In Frankreich hat sich das Steueraufkommen in den vergangenen drei Jahren um 70 Milliarden Euro erhöht, während Portugal versucht, mit Steuernachlässen seine Wirtschaft anzukurbeln. Neben Sonne, Sand und Meer hat dies immer mehr Franzosen dazu veranlasst, sich nach einer Immobilie in Portugal umzusehen. Der Zustrom ist so groß, dass die Franzosen mittlerweile die Briten verdrängt haben und Rang eins unter den ausländischen Käufern portugiesischer Immobilien einnehmen.

Sotheby's hat diesen Trend bei portugiesischen Luxus-Wohnungen beobachtet, sagt Gustavo Soares, Managing Director für Portugal bei dem Makler. „Die Franzosen waren in den ersten sechs Monaten unsere wichtigsten Kunden, gefolgt von Brasilianern und Briten”, sagt er.
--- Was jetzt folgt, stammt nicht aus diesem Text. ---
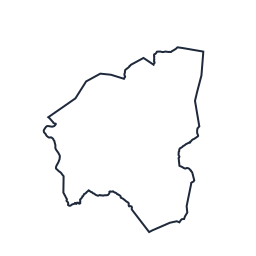 outline of San Marcos de Colon, Choluteca, Honduras, rotated 16°
{"feature_id": "27666195B6198023019370", "entity_name": "San Marcos de Colon", "entity_type": "district", "adm_level": 2, "iso_a3": "HND", "parent_name": "Honduras", "parent_adm1": "Choluteca", "projection": "albers", "projection_center": [-86.836, 13.415], "detail": "fine", "context": "isolated", "style": "outline", "palette": "slate", "viewbox_px": 256, "rotation_deg": 16, "n_neighbors": 0, "source": "geoboundaries", "source_scale": "gbopen_adm2", "svg_char_len": 5664}
<svg xmlns="http://www.w3.org/2000/svg" viewBox="0 0 256 256"><g transform="rotate(16 128 128)"><path d="M48.4,139.6L50.0,140.3L51.5,141.3L52.1,141.6L52.6,142.0L54.3,143.0L54.7,143.5L55.0,143.7L55.5,143.8L56.2,143.9L56.5,143.9L56.9,143.8L57.2,143.8L57.5,144.0L57.5,144.5L57.3,145.0L57.0,145.7L56.6,146.3L56.4,146.6L56.1,146.8L55.1,147.5L54.6,147.6L53.9,147.8L53.0,147.9L51.5,148.0L50.5,148.2L49.8,148.4L49.5,148.7L49.0,149.3L48.5,150.4L47.7,153.2L47.7,153.5L47.8,153.9L48.2,154.9L48.4,155.2L48.9,155.5L49.5,156.0L50.3,156.3L51.4,157.5L51.9,157.9L52.2,158.1L53.9,158.8L54.5,158.9L54.9,158.9L55.6,158.7L56.3,158.3L56.6,158.3L57.0,158.2L58.5,158.8L58.8,159.0L59.1,159.2L60.0,160.2L60.5,160.6L60.8,160.8L61.1,161.4L61.6,162.3L62.7,164.1L63.0,164.7L63.6,167.0L63.8,167.4L64.0,167.7L64.5,168.3L65.2,169.0L67.4,170.7L68.0,171.2L68.4,171.7L69.7,173.0L69.9,173.3L70.1,173.5L70.2,173.8L70.5,175.1L70.7,176.2L70.8,176.9L70.6,179.0L70.6,179.8L69.6,184.1L69.6,185.7L69.7,186.0L69.8,186.4L69.9,186.6L70.1,186.9L70.5,187.1L72.3,188.0L73.4,188.6L75.2,189.2L76.5,189.9L77.5,190.8L79.4,192.1L83.7,208.0L84.3,208.5L84.8,209.0L85.2,209.6L86.1,210.3L87.1,211.5L88.7,213.1L88.9,213.3L88.9,213.6L89.0,214.0L88.9,214.6L89.0,215.0L89.4,215.3L90.3,215.7L90.8,216.1L91.1,216.4L91.3,216.8L91.4,217.9L91.7,218.6L92.3,218.7L92.8,218.9L93.0,218.9L93.5,218.8L94.0,218.5L94.3,218.3L94.4,218.1L95.0,217.3L95.5,216.8L95.8,216.5L96.6,216.2L97.1,215.8L97.5,215.3L97.6,215.1L97.6,214.8L97.8,214.6L98.0,214.6L98.6,215.2L98.9,215.3L99.0,215.3L99.2,215.2L99.4,214.9L99.5,214.6L99.6,214.0L99.7,213.8L100.1,213.9L100.6,213.7L100.8,213.6L101.0,213.7L101.2,214.0L102.0,214.2L102.3,214.1L102.6,213.8L102.8,213.5L102.8,213.2L102.7,213.0L102.5,212.8L102.3,212.6L102.3,212.4L102.4,211.9L102.4,211.7L102.2,211.2L101.9,210.7L101.8,210.4L101.7,210.1L101.7,209.9L101.9,209.6L102.2,209.2L102.4,208.7L102.8,207.9L103.1,206.5L103.1,206.4L103.3,206.4L103.6,205.9L103.8,205.1L103.9,204.1L104.0,203.8L104.2,203.4L104.5,203.2L104.8,203.0L104.9,202.9L105.6,201.9L105.8,201.3L106.5,200.2L107.0,199.6L107.2,199.0L107.3,198.8L107.6,198.8L108.2,199.1L108.6,199.1L109.5,199.6L111.2,199.7L111.6,200.0L111.8,200.2L112.1,200.3L112.5,200.4L113.1,200.3L113.4,200.4L115.2,201.1L116.2,201.3L116.9,201.3L117.4,201.4L117.9,201.3L118.1,201.2L118.3,201.1L119.0,200.4L119.5,200.2L120.0,200.2L120.2,200.3L120.5,200.3L120.8,200.2L121.2,200.0L121.4,200.0L121.9,199.9L122.4,199.9L122.6,199.9L122.9,199.8L123.2,199.5L124.4,199.0L124.8,198.9L125.8,198.6L126.9,198.1L127.1,198.0L127.2,197.8L127.8,196.7L128.1,195.1L127.7,194.4L127.8,194.2L128.1,194.0L128.8,193.8L129.7,193.7L130.3,193.6L130.5,193.4L130.8,193.1L131.0,193.0L131.4,193.1L132.2,193.5L132.6,193.6L133.1,193.7L133.4,193.6L133.7,193.6L134.3,193.7L135.2,194.1L135.5,194.4L135.7,194.5L136.2,194.6L136.4,194.5L136.6,194.5L137.7,194.9L138.2,194.9L139.3,195.4L139.6,195.6L139.8,195.8L140.1,196.7L140.2,196.9L140.4,197.0L141.0,197.1L142.1,197.2L142.8,197.4L143.3,197.6L144.1,197.9L144.6,198.2L145.1,198.3L146.1,198.9L146.7,199.0L147.5,199.3L148.4,199.5L149.2,200.0L149.4,200.1L149.5,200.3L150.0,202.3L150.2,202.5L150.6,202.9L150.7,203.0L150.8,203.0L151.6,202.5L152.1,202.4L152.4,202.4L153.0,202.5L153.4,202.9L153.7,203.4L153.8,204.0L153.8,204.5L154.1,205.3L177.0,222.2L179.7,219.6L194.4,207.5L200.6,204.2L203.4,204.5L204.3,201.7L205.1,200.7L207.0,200.0L207.1,197.4L208.3,192.9L205.9,187.0L204.1,164.1L203.8,163.6L204.2,162.9L204.5,162.5L205.4,161.7L205.8,161.3L205.8,161.2L205.9,160.3L206.1,160.0L201.9,152.9L201.6,152.7L200.6,152.2L200.4,152.0L200.4,151.7L200.2,151.5L200.0,151.4L199.7,151.4L198.3,150.4L198.0,150.3L196.8,150.1L195.9,150.1L195.6,150.2L195.4,150.4L194.7,150.9L194.1,151.2L193.9,151.2L193.5,151.2L193.0,151.1L192.6,151.1L192.2,151.0L191.7,150.8L191.0,150.6L190.6,150.5L188.8,150.3L187.9,150.2L187.1,148.3L185.3,143.7L184.9,143.0L184.9,142.9L185.1,142.6L185.3,142.0L185.3,141.7L185.3,141.4L185.0,141.0L184.0,139.9L183.9,139.7L183.8,139.1L183.8,138.8L183.8,138.6L183.6,138.0L183.3,137.2L183.5,136.5L183.6,136.2L183.3,135.1L183.2,134.4L183.6,133.2L183.9,132.8L185.1,131.7L185.4,131.3L185.8,130.5L186.0,130.1L186.5,129.7L187.0,129.2L187.6,128.4L188.1,127.7L188.3,127.4L189.4,126.5L189.9,126.0L190.2,125.6L190.4,125.6L191.1,125.3L191.7,124.9L191.8,124.7L191.7,124.4L191.5,124.2L192.1,123.4L192.3,123.2L192.9,121.8L193.5,121.1L194.5,120.3L195.2,119.5L197.5,116.7L197.6,116.3L197.5,116.0L197.2,115.5L196.4,114.5L195.9,113.8L195.6,112.9L195.2,111.7L195.1,111.0L194.9,109.2L195.1,108.9L195.4,108.2L196.1,106.8L184.9,83.4L184.5,74.3L184.1,57.2L179.7,35.5L179.3,33.8L158.2,36.1L153.4,36.8L153.1,37.1L152.7,37.9L152.2,38.7L151.9,39.0L151.7,39.3L150.1,41.0L149.4,41.7L148.9,42.3L148.5,42.9L148.3,43.1L148.0,43.1L147.7,43.3L147.1,43.4L146.7,43.4L146.3,43.6L145.9,43.8L142.8,44.2L142.6,44.3L141.6,45.0L140.5,45.4L139.9,45.5L139.3,45.6L138.9,45.6L138.3,45.6L138.0,45.6L137.1,45.9L135.5,46.4L134.8,46.7L134.7,47.0L134.6,47.4L134.2,48.7L134.0,49.0L133.8,49.3L133.0,49.8L132.9,50.1L132.9,50.6L132.9,50.8L133.0,51.0L133.4,51.7L133.5,51.9L133.4,52.1L133.5,52.3L133.8,53.4L134.0,53.8L134.1,54.3L134.2,54.7L134.4,55.0L134.3,55.4L134.3,55.6L134.5,56.0L134.7,56.4L134.6,56.7L134.9,57.1L135.2,57.3L135.3,57.5L135.5,57.7L135.5,57.9L135.5,58.1L135.5,58.4L135.4,58.5L135.1,59.1L135.1,60.1L123.6,56.4L113.3,66.5L113.2,66.7L113.0,67.5L112.8,67.7L112.6,67.8L112.4,67.9L112.4,68.2L112.3,68.6L112.2,68.8L112.0,69.4L111.0,70.7L109.5,72.7L109.4,73.1L109.4,74.2L109.8,75.8L109.7,76.6L109.7,76.8L109.7,77.1L110.0,78.1L110.2,78.4L111.0,79.2L111.1,79.6L111.1,79.8L110.8,80.2L110.7,80.5L110.7,81.5L110.6,81.8L96.9,81.5L86.4,83.4L74.9,94.8L69.3,114.0L48.4,139.6Z" fill="none" stroke="#1e293b" stroke-width="2"/></g></svg>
Die Steuervorteile Portugals würden eine „überaus wichtige” Rolle dabei spielen, französische Investoren anzulocken, fügte er hinzu.

Der Preis für portugiesische Eigenheime kletterte im ersten Quartal im Vergleich zum Vorjahreszeitraum um vier Prozent und damit so stark wie seit mindestens 2010 nicht mehr, erklärte das Statistikamt des Landes am 1. Juli.

Auch an Nuno Durao, dem Chef des Immobilienmaklers Fine & Country in Portugal, ist die Entwicklung nicht vorbei gegangen. Nachdem er in über einem Jahrzehnt nicht ein einziges Haus an Franzosen verkauft hat, waren es in diesem Jahr bereits fünf Transaktionen – in einem Wert von jeweils bis zu einer Million Euro. „Die Franzosen kommen endlich nach Portugal”, sagt er. „Sie mögen unser Land, aber sie mögen unser Steuersystem noch mehr.”